■ **ACTIVITY**
Present the lines from the one containing "- 將公用對等互連和私人對等互連的路由表限制，從 4000" through the end of the data as a numbered list, omitting any blank lines.

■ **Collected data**
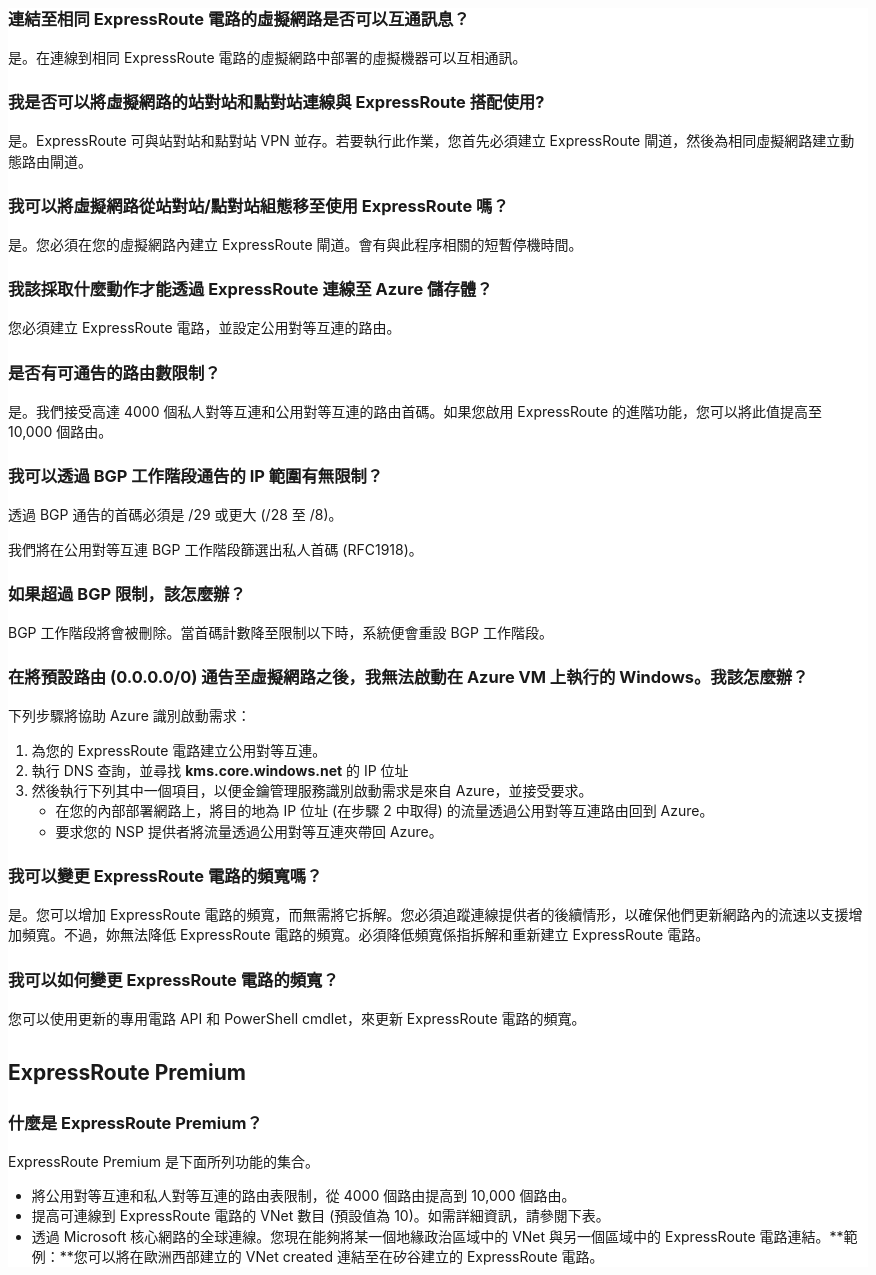 ### 連結至相同 ExpressRoute 電路的虛擬網路是否可以互通訊息？
是。在連線到相同 ExpressRoute 電路的虛擬網路中部署的虛擬機器可以互相通訊。

### 我是否可以將虛擬網路的站對站和點對站連線與 ExpressRoute 搭配使用?
是。ExpressRoute 可與站對站和點對站 VPN 並存。若要執行此作業，您首先必須建立 ExpressRoute 閘道，然後為相同虛擬網路建立動態路由閘道。

### 我可以將虛擬網路從站對站/點對站組態移至使用 ExpressRoute 嗎？
是。您必須在您的虛擬網路內建立 ExpressRoute 閘道。會有與此程序相關的短暫停機時間。

### 我該採取什麼動作才能透過 ExpressRoute 連線至 Azure 儲存體？
您必須建立 ExpressRoute 電路，並設定公用對等互連的路由。

### 是否有可通告的路由數限制？
是。我們接受高達 4000 個私人對等互連和公用對等互連的路由首碼。如果您啟用 ExpressRoute 的進階功能，您可以將此值提高至 10,000 個路由。

### 我可以透過 BGP 工作階段通告的 IP 範圍有無限制？
透過 BGP 通告的首碼必須是 /29 或更大 \(/28 至 /8\)。

我們將在公用對等互連 BGP 工作階段篩選出私人首碼 \(RFC1918\)。

### 如果超過 BGP 限制，該怎麼辦？
BGP 工作階段將會被刪除。當首碼計數降至限制以下時，系統便會重設 BGP 工作階段。

### 在將預設路由 \(0.0.0.0/0\) 通告至虛擬網路之後，我無法啟動在 Azure VM 上執行的 Windows。我該怎麼辦？
下列步驟將協助 Azure 識別啟動需求：

1. 為您的 ExpressRoute 電路建立公用對等互連。
2. 執行 DNS 查詢，並尋找 **kms.core.windows.net** 的 IP 位址
3. 然後執行下列其中一個項目，以便金鑰管理服務識別啟動需求是來自 Azure，並接受要求。
	- 在您的內部部署網路上，將目的地為 IP 位址 \(在步驟 2 中取得\) 的流量透過公用對等互連路由回到 Azure。
	- 要求您的 NSP 提供者將流量透過公用對等互連夾帶回 Azure。 

### 我可以變更 ExpressRoute 電路的頻寬嗎？
是。您可以增加 ExpressRoute 電路的頻寬，而無需將它拆解。您必須追蹤連線提供者的後續情形，以確保他們更新網路內的流速以支援增加頻寬。不過，妳無法降低 ExpressRoute 電路的頻寬。必須降低頻寬係指拆解和重新建立 ExpressRoute 電路。

### 我可以如何變更 ExpressRoute 電路的頻寬？ 
您可以使用更新的專用電路 API 和 PowerShell cmdlet，來更新 ExpressRoute 電路的頻寬。

## ExpressRoute Premium

### 什麼是 ExpressRoute Premium？
ExpressRoute Premium 是下面所列功能的集合。
 
 - 將公用對等互連和私人對等互連的路由表限制，從 4000 個路由提高到 10,000 個路由。
 - 提高可連線到 ExpressRoute 電路的 VNet 數目 \(預設值為 10\)。如需詳細資訊，請參閱下表。
 - 透過 Microsoft 核心網路的全球連線。您現在能夠將某一個地緣政治區域中的 VNet 與另一個區域中的 ExpressRoute 電路連結。**範例：**您可以將在歐洲西部建立的 VNet created 連結至在矽谷建立的 ExpressRoute 電路。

■ **EXERCISE RESPONSE**
1.  - 將公用對等互連和私人對等互連的路由表限制，從 4000 個路由提高到 10,000 個路由。
2.  - 提高可連線到 ExpressRoute 電路的 VNet 數目 \(預設值為 10\)。如需詳細資訊，請參閱下表。
3.  - 透過 Microsoft 核心網路的全球連線。您現在能夠將某一個地緣政治區域中的 VNet 與另一個區域中的 ExpressRoute 電路連結。**範例：**您可以將在歐洲西部建立的 VNet created 連結至在矽谷建立的 ExpressRoute 電路。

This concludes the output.